See the full methodology below the table.

This table has been amended since publication to reflect new information


The FT Asia-Pacific High Growth Companies 2021 ranking is a list of 500 companies in the Asia-Pacific region that have achieved the highest compound annual growth in revenues between 2016 and 2019. The ranking was created through a complex procedure. Although the search was very extensive, the ranking does not claim to be complete, as some companies did not want to make their figures public or did not participate for other reasons.

Through research in company databases and other public sources, Statista identified tens of thousands of companies in the Asia-Pacific region as potential candidates for the ranking. These businesses were invited to participate in the competition by post, email and telephone.
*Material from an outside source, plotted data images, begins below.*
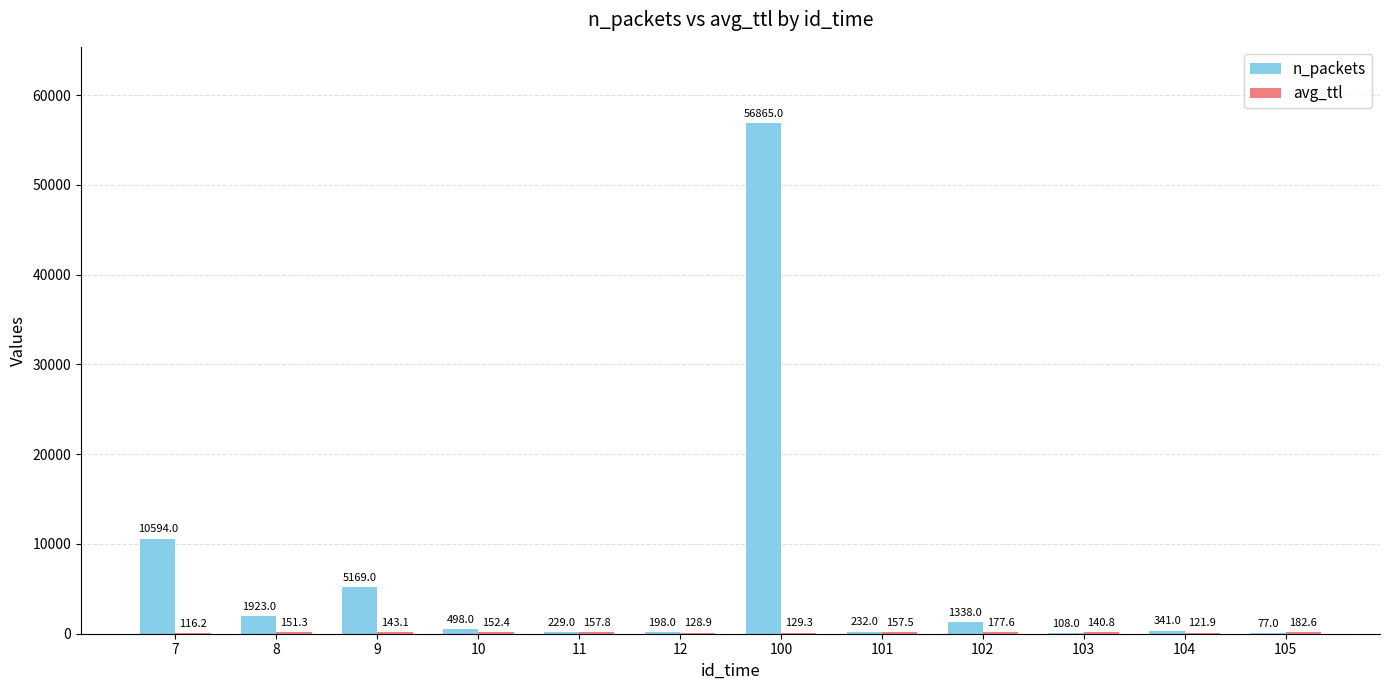

What is the sum of all n_packets values?

77572.0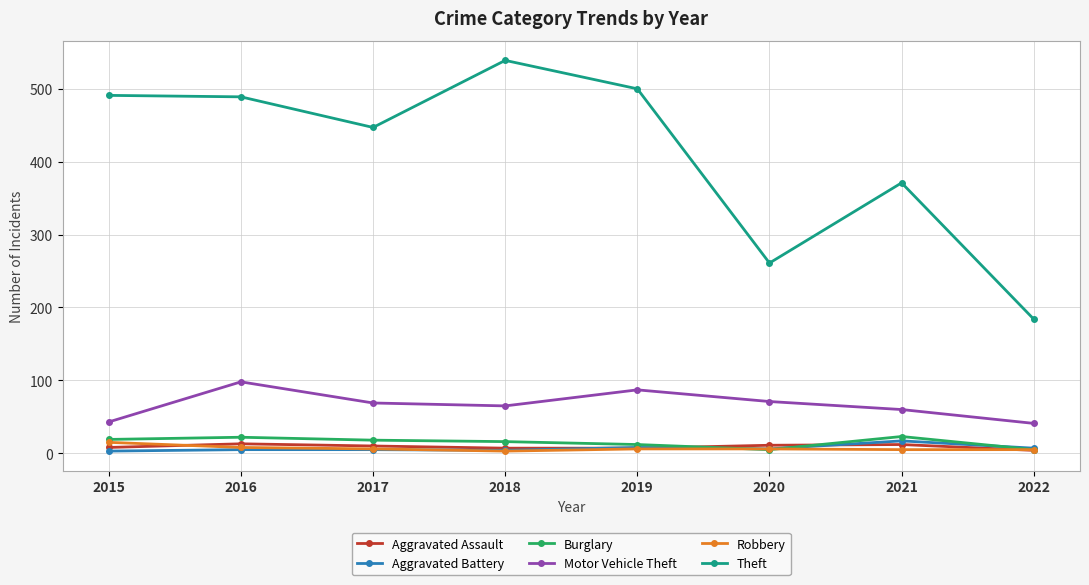

Is it true that Robbery equals 8 at 2016?

True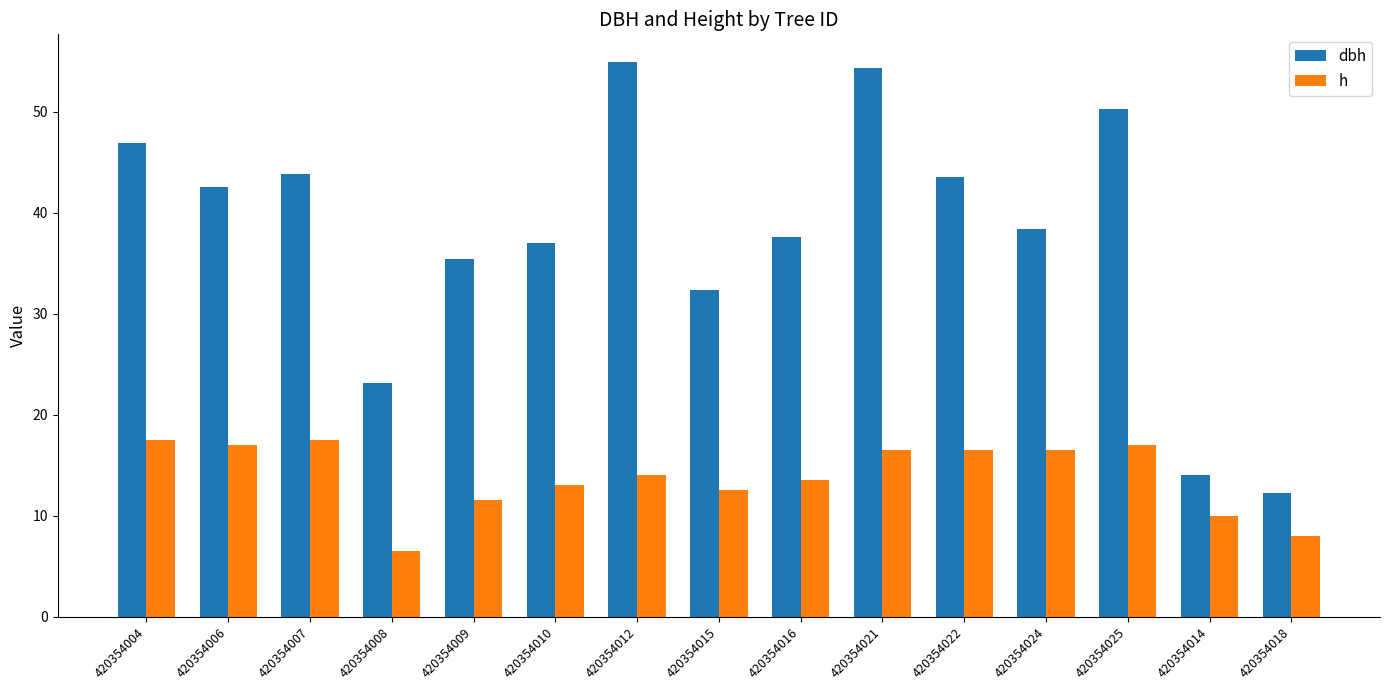

What is the spread (max minus min) of values at 420354006?

25.5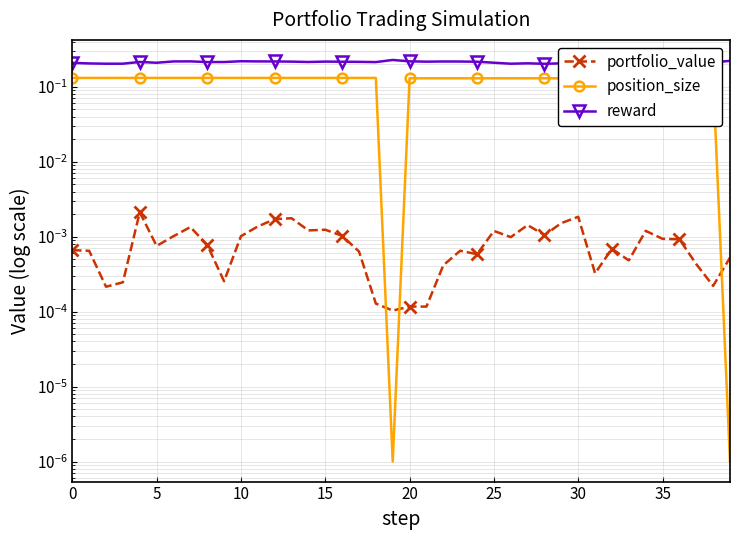

Which series has the largest range (max minus min)?

position_size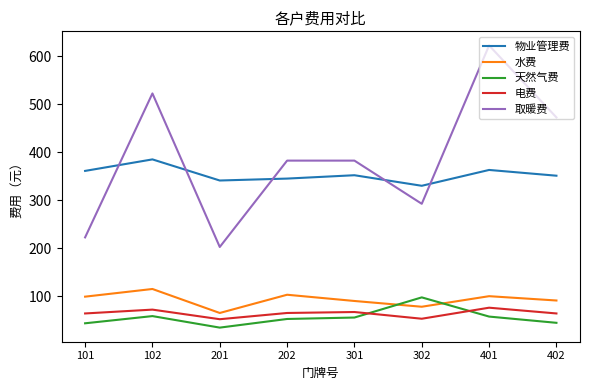

At how many categories does at least one series exceed 66?

8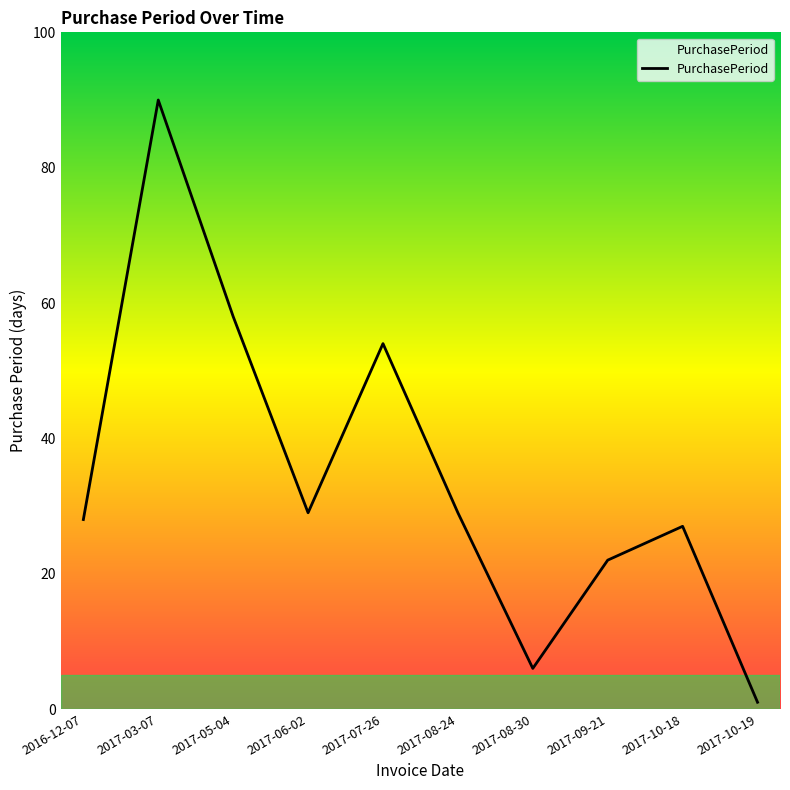

Reading left to right, what are all the values shown in this chart?

28	90	58	29	54	29	6	22	27	1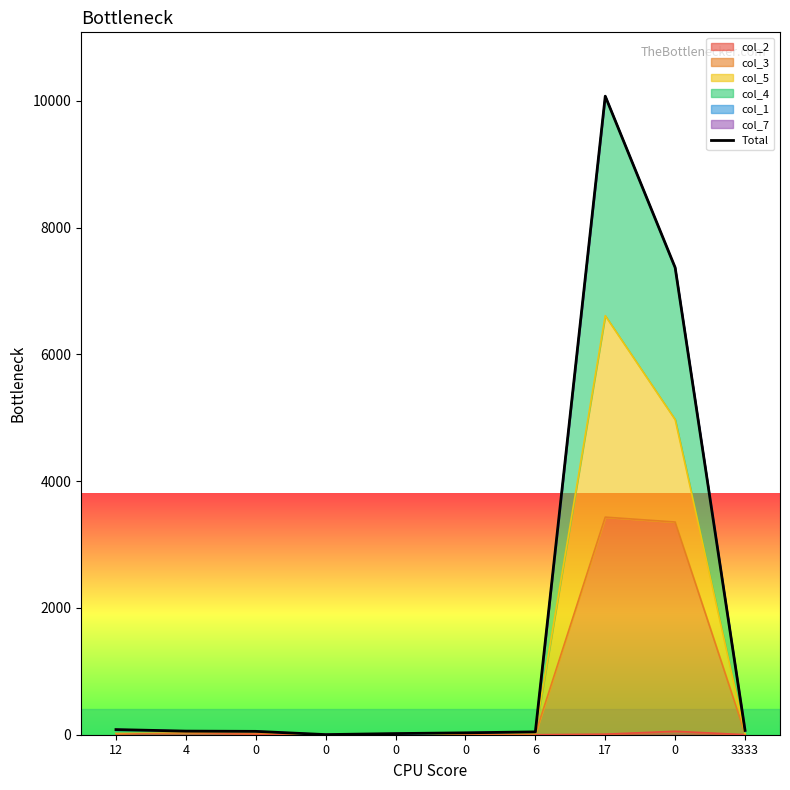

What is the change in value from 0 to 17?

+10022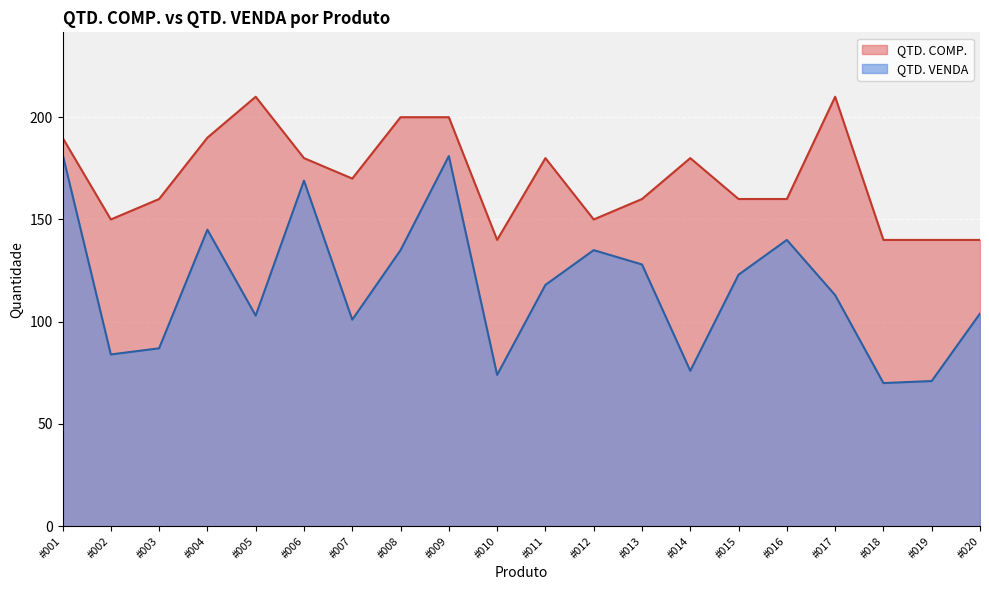

True or false: QTD. COMP. and QTD. VENDA cross at least once.

False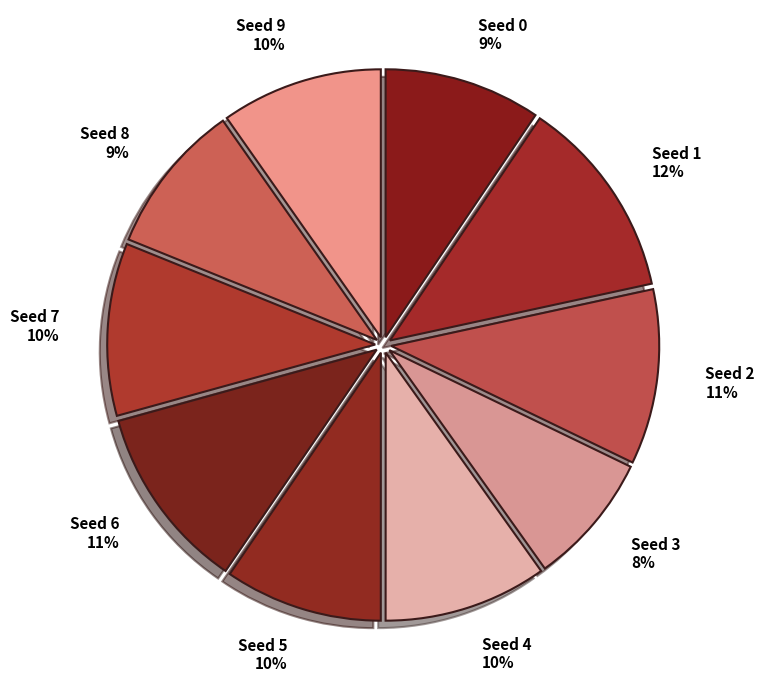

Is the sum of Seed 3 and Seed 5 greater than half?

No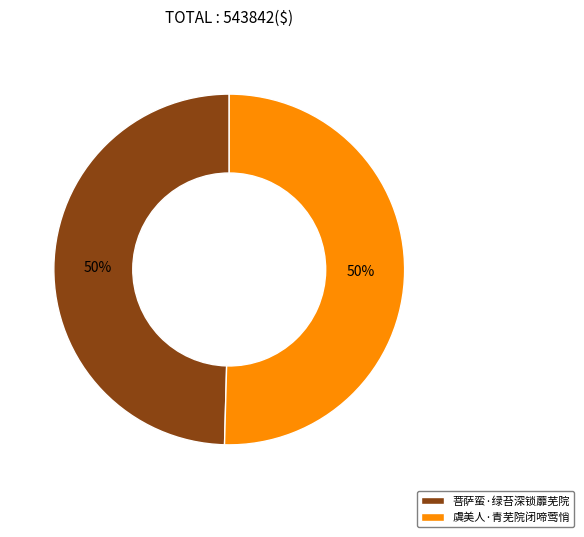

The 菩萨蛮·绿苔深锁蘼芜院 slice represents 58% of the pie. True or false?

False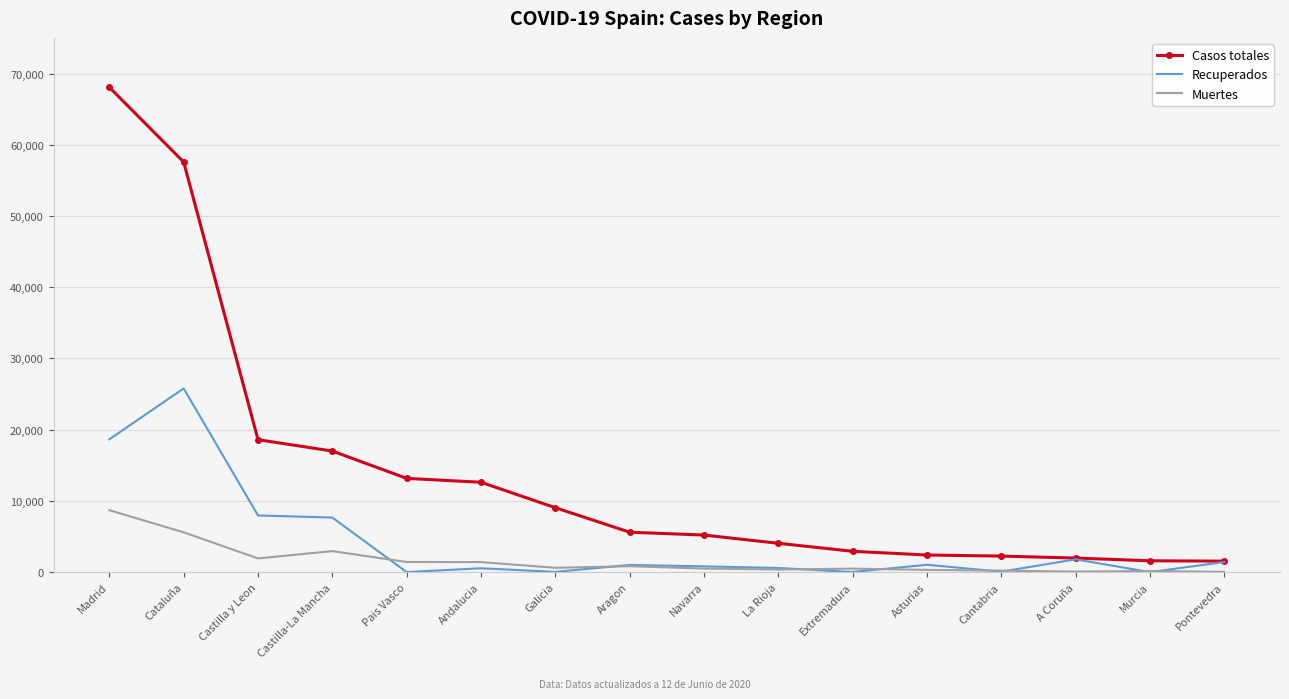

True or false: Casos totales and Muertes intersect in this chart.

False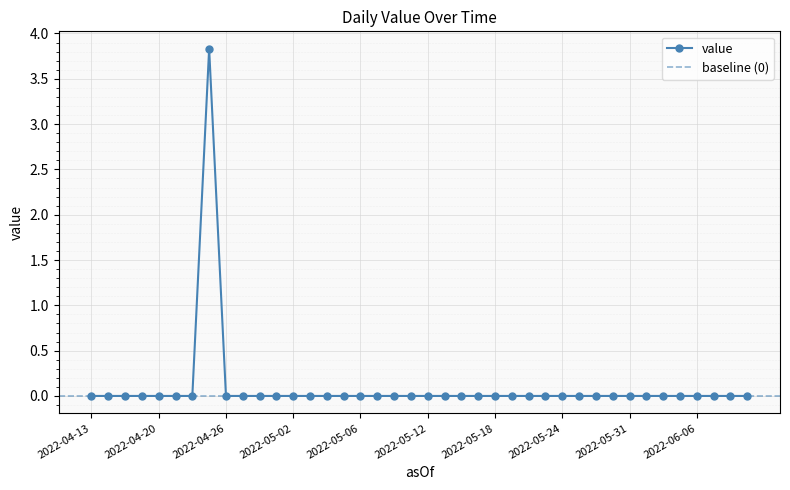

At which category does the chart reach its peak across all series?

2022-04-25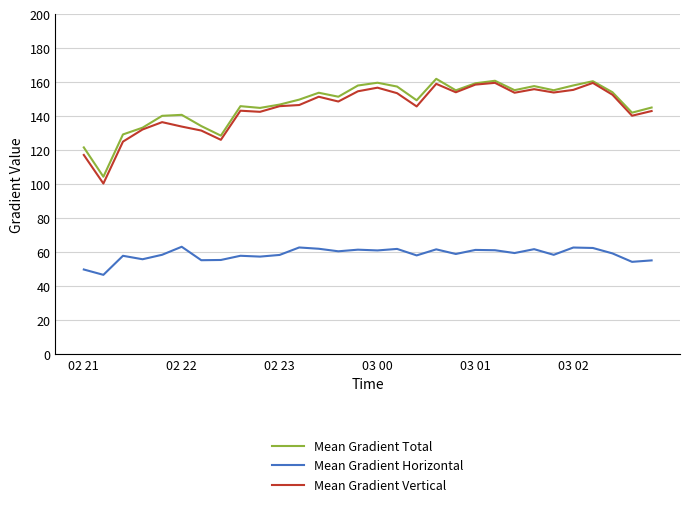

What is the maximum value shown in the chart?

162.1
The project was also advertised online and in print, allowing all eligible companies to register via the websites created by Statista and the Financial Times. In addition, Statista researched exchange-listed high profile companies from Taiwan to make the list more comprehensive.

Criteria for inclusion

To be included in the list of fast-growing companies in the Asia-Pacific region, a company had to meet the following criteria:

  • Revenue of at least $100,000 generated in 2016 (or currency value equivalent as of December 31 2016);

  • Revenue of at least $1m generated in 2019 (or currency value equivalent as of December 31 2019);

  • An independent company (not a subsidiary or branch office of any kind);

  • Headquartered in one of these 13 territories in the Asia-Pacific region – Australia, Hong Kong, India, Indonesia, Japan, Malaysia, New Zealand, Philippines, Singapore, South Korea, Taiwan, Thailand and Vietnam;

  • Revenue growth between 2016 and 2019 that was primarily organic (ie “internally” generated).

Calculation of growth rates

The calculation of growth rates is based on the revenue figures submitted by the companies in their respective national currency. For better comparability in the ranking, the revenues were converted into US dollars. The exchange rates of December 31 2016 and 2019, respectively, were used for this purpose.

The compound annual growth rate (CAGR) was calculated as follows:

((revenue2019 / revenue2016 )^(1/3)) — 1 = CAGR

The absolute growth between 2016 and 2019 was calculated as follows:

(revenue2019 / revenue2016) — 1 = Growth rate

Evaluation and quality assurance

All data reported by the companies was processed and checked by Statista. Missing data entries (employee numbers, address data, etc) were researched in detail. Companies that did not fulfil the criteria for inclusion in the ranking were deleted.

The minimum average growth rate required to be included in the ranking this year was 8.9 per cent.